Egyptian comic Hesham Mansour suspended from Twitter over anti-Semitic posts
Mansour's tweets appeared to spur violence. They have since been removed
Egyptian comic and actor Hesham Mansour probably couldn’t be considered a household name, particularly outside the world of Egyptian comedy.
With over 800,000 followers on Twitter, however, plus a further 325,000 spread across his official and unofficial Facebook pages and 51,000 on Instagram, he certainly has an audience.
That audience has just taken quite a hit, however, following the suspension of his Twitter account over an anti-Semitic tweet on Monday.
Mansour’s account hosted the message: “Now let’s kill some Jews” for about 12 hours before Twitter suspended the account.
The post was retweeted well over 300 times before the ban came in, and also attracted plenty of angry replies and complaints to the social media platform.

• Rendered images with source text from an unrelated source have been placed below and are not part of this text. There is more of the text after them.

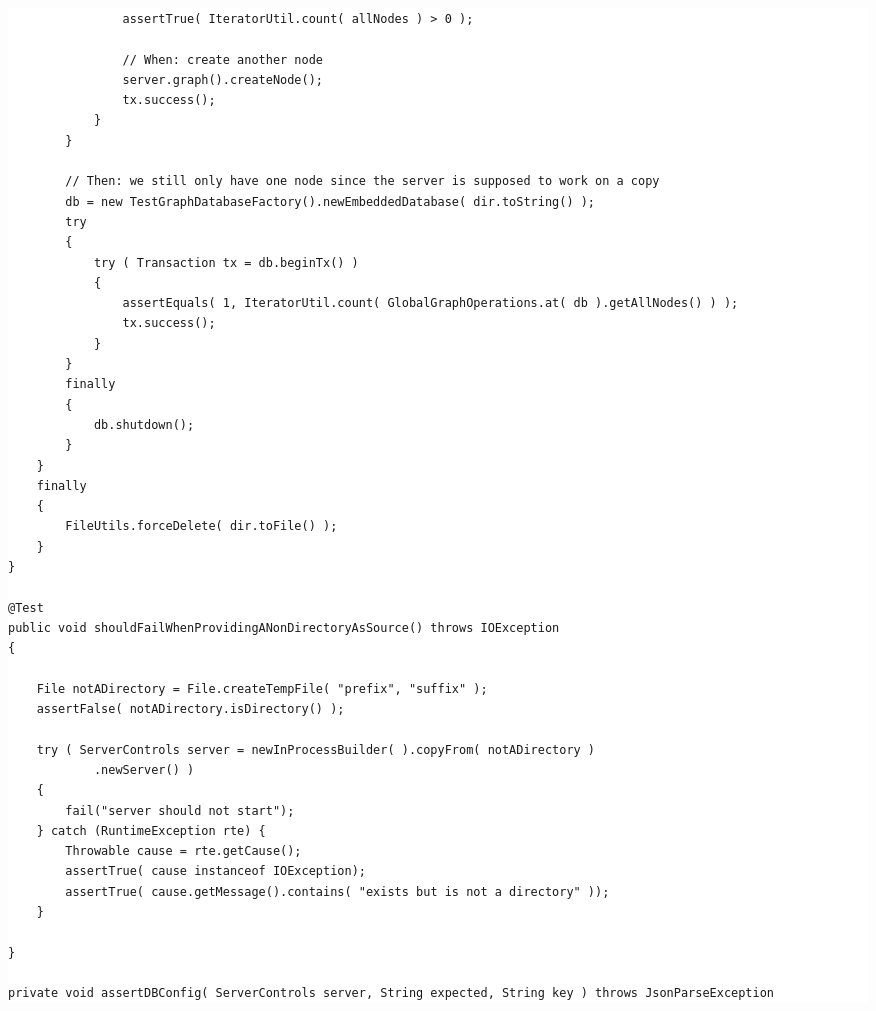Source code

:                     assertTrue( IteratorUtil.count( allNodes ) > 0 );

                    // When: create another node
                    server.graph().createNode();
                    tx.success();
                }
            }

            // Then: we still only have one node since the server is supposed to work on a copy
            db = new TestGraphDatabaseFactory().newEmbeddedDatabase( dir.toString() );
            try
            {
                try ( Transaction tx = db.beginTx() )
                {
                    assertEquals( 1, IteratorUtil.count( GlobalGraphOperations.at( db ).getAllNodes() ) );
                    tx.success();
                }
            }
            finally
            {
                db.shutdown();
            }
        }
        finally
        {
            FileUtils.forceDelete( dir.toFile() );
        }
    }

    @Test
    public void shouldFailWhenProvidingANonDirectoryAsSource() throws IOException
    {

        File notADirectory = File.createTempFile( "prefix", "suffix" );
        assertFalse( notADirectory.isDirectory() );

        try ( ServerControls server = newInProcessBuilder( ).copyFrom( notADirectory )
                .newServer() )
        {
            fail("server should not start");
        } catch (RuntimeException rte) {
            Throwable cause = rte.getCause();
            assertTrue( cause instanceof IOException);
            assertTrue( cause.getMessage().contains( "exists but is not a directory" ));
        }

    }

    private void assertDBConfig( ServerControls server, String expected, String key ) throws JsonParseException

The tweet isn’t the first time Mansour has made incendiary comments about Jews.
It’s currently impossible to search his post history thoroughly due to the suspension, but bloggers have already screenshot and shared some of his previous tweets.
In common with many right-wing conspiracy theorists, Mansour blends his anti-Semitism with the truly bizarre. One post claimed that “Jews controlled the space-time continuum” while another claims “they stole all the positive energy".
Other posts blame Jews for "all attacks" on US president Donald Trump, the removal of the Sphinx’s nose (here, Mansour appears to posit the disproved theory that the nose was destroyed by cannon balls fired by Napoleon Bonaparte’s army, and also erroneously insists that the catholic French emperor was also a Jew), and the existence of transgender people.
Strangely, Mansour’s other social media pages appear largely bereft of these kind of comments, offering instead a combination of adverts for Mansour’s Ted Talks and shows, and pictures of the comic with celebrities including Adrien Brody, Shadi Alfons and the Egyptian national football team. At least they were until today, when an image of a cartoon character in full Nazi regalia, who appears to be dabbing, was posted on his Instagram.
The incoherent rants on Mansour’s Twitter page also only seem to date back to April, though due to the suspension we can’t currently search further back to be sure, which seems to make the situation increasingly strange.
Mansour’s best known work is as a political satirist. He was chief writer and creative director on Bassem Youssef’s first 104 television shows. He has also hosted his own show El 3elm Wel 2emaw, a show inspired by doctor Mostafa Mahmoud, a well-known Egyptian philosopher.
Neither of these shows tended to feature frothing anti-Semitism, conspiracies about the space-time continuum or drum beating for Donald Trump. Mansour on screen comes across as an educated, intelligent and thoughtful satirist, so what changed? At least three months of bizarre posts seems a long time for an unnoticed account hack, a frequent excuse for such bizarre online outbursts.
The National has attempted to contact Hesham Mansour for comment.